Table 1: 13C and 1H Chemical Shift of N16C Film Compared to Literature Values for Random Coil, β-Strand, and α-Helix Chemical Shiftsa,92
Besides the two solid-phase Ala environments that are visible only in CP-based experiments, we also observed a third Ala conformation that belongs to the mobile segments appearing primarily in the HSQC spectra. Based on its Cα: 50.4 ppm and Cβ: 16.8 ppm chemical shifts, this solubilized Ala is likely part of a loop or β turn-like structure,^19^ while the ^1^H^N^: 8.0–8.3 ppm and ^15^N: 123.3 ppm suggest a random coil conformation. In the solid-state ^1^H–^13^C HSQC spectrum, not only the fully solubilized Ala signals emerge but also the Hβ/Cβ peak of the α-helical Ala (red triangle in Figure 5), suggesting that the α-helical segments are in direct contact with the surrounding water and their methyl side-chains protrude into the solvent, while their backbones are still part of the rigid core (the Hα/Cα peak of the α-helical Ala did not appear in the HSQC spectrum).
Previous reports on native dragline silks suggested that the secondary structure of Gly in the soft segments forms disordered 3_1_-helices^24,25^ or elastin-like type II β-turns (in the GPGXX units in MaSp2 proteins),^19^ while a smaller fraction of Gly that flanks the poly(A) segments is part of the β-nanocrystals and found in an extended β-sheet conformation.^19,25,31^ In our hydrated film sample, we observed two Gly environments in the CP-based spectra, where the resonance frequencies of the two states differ both in their chemical shifts and line widths. A smaller fraction with heterogeneously broadened peaks (^13^Cα line width 3.3 ppm, ^1^Hα line width: 0.8 ppm) appears at CO: 171.7 ppm, Cα: 42.3 ppm, Hα: 3.44 ppm and a larger fraction with narrower line width (^13^Cα line width: 1.6 ppm, ^1^Hα line width 0.7 ppm) at CO: 169.4 ppm, Cα: 42.9 ppm, Hα: 3.94 ppm. The former set of resonances resembles the values of a random coil or the shifts of 3_1_-helices, while the latter set of shifts is more indicative of an extended conformation. In the ^1^H–^13^C HSQC spectrum (Figure 5 purple spectrum), the Gly Cα/Hα peak appears close to the resonance frequency of the major Gly Cα/Hα of the CP-based HCH spectrum, suggesting a chemical environment that is similar in both solubilized and solidified film parts. In the HCH spectrum, a strong cross-peak between the Gly Cα and Ala Hα in β-sheet (blue star in Figure 5) reveals spatial proximity between Gly in extended conformation and Ala in β-sheets. The intensity of the cross-peak suggests that it is not just a sequential cross-peak (there is only one occasion of an Ala–Gly neighbor in the repeat sequence) but rather indicates that a substantial part of the Gly-rich segment is incorporated in the β-nanocrystals.
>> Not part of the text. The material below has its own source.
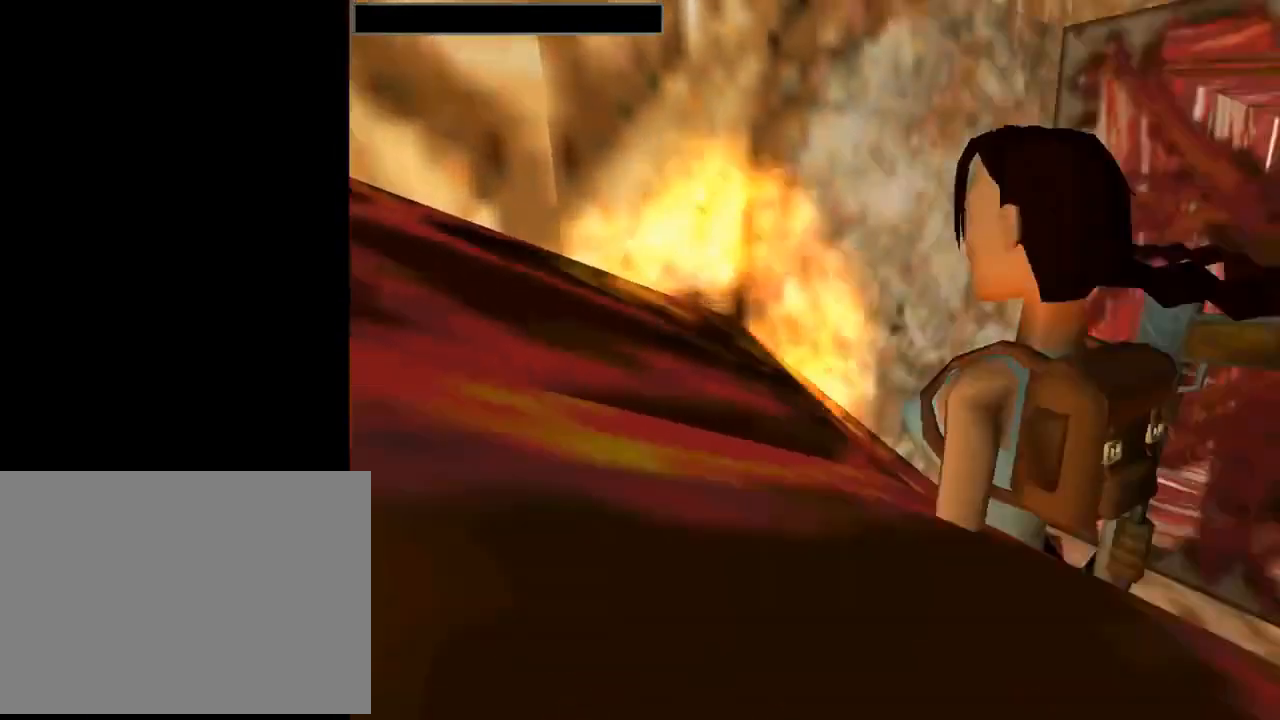
{"buttons": [], "left_stick": "center", "events": []}
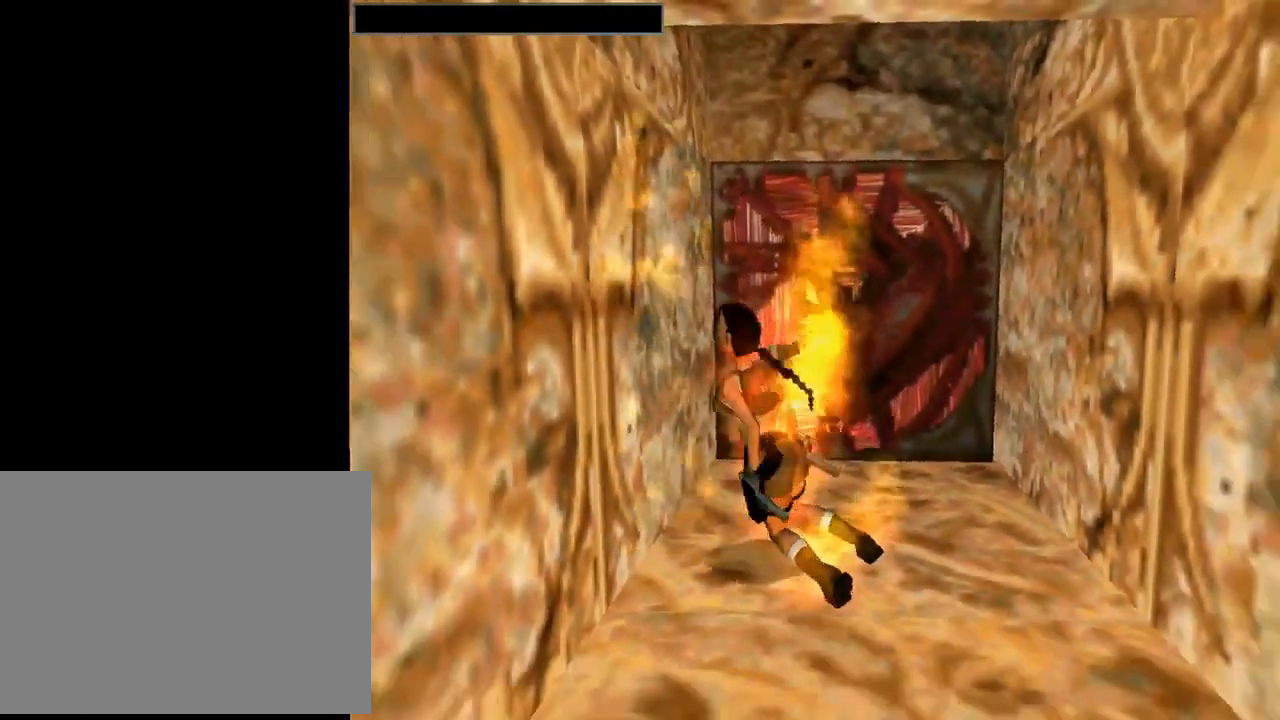
{"buttons": [], "left_stick": "center", "events": []}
Besides the Ala and Gly resonances, we tentatively assigned the ^13^C and ^1^Hα resonances of most other amino acids in the repetitive core based on their chemical shifts and expected CC connectivities (Figure 5). These resonances along with the typical α-helical, β-strand, and random coil conformations^92^ as well as the chemical shifts of the silk protein from the N. clavipes, A. aurantia, and L. hesperus major ampullate gland,^64,90^ and dragline fiber^19,22,31,63,65^ are tabulated in Table 1. Note that many peaks of the repetitive core were broadened beyond detection in the ^1^H–^13^C HSQC spectrum either due to ms−μs time-scale exchange processes or residual anisotropic interactions. The affected amino acids include the Hα/Cα and/or Hβ/Cβ resonances of Tyr, Ser, Val, Leu, and Arg. The observed chemical shifts in the HSQC spectrum are between the values of the solid shifts and the shifts of the dragline silk proteins of the major ampullate gland of N. clavipes, indicating that regardless of their high mobility, the solubilized segments retain some of their solid-state secondary structure.
Solid-State Dynamics of
N16C Film
We gained the first insight into the hydration-induced chain dynamics of N16C film by comparing four 1D ^13^C spectra (Figure 6). These included two spectra recorded with direct ^13^C excitation (DD) with short (1 s) and long (25 s) recycle delay and two spectra with ^1^H excitation followed by either ^1^H–^13^C CP or refocused INEPT (r-INEPT) transfer steps. Figure 6A shows the overlay of the two DD spectra, while Figure 6B compares the CP MAS and r-INEPT spectra. In the DD spectra, the relative increase in peak intensity in the spectrum with short delay indicates residues with increased mobility on the ns time scale. In CP MAS spectra, the signal intensities of the immobile nuclei are relatively enhanced with respect to the ones with fast (ns) or intermediate (μs) time-scale of motion due to strong anisotropic dipolar coupling. In contrast, the r-INEPT spectrum selectively displays the mobile segments with fast isotropic motion.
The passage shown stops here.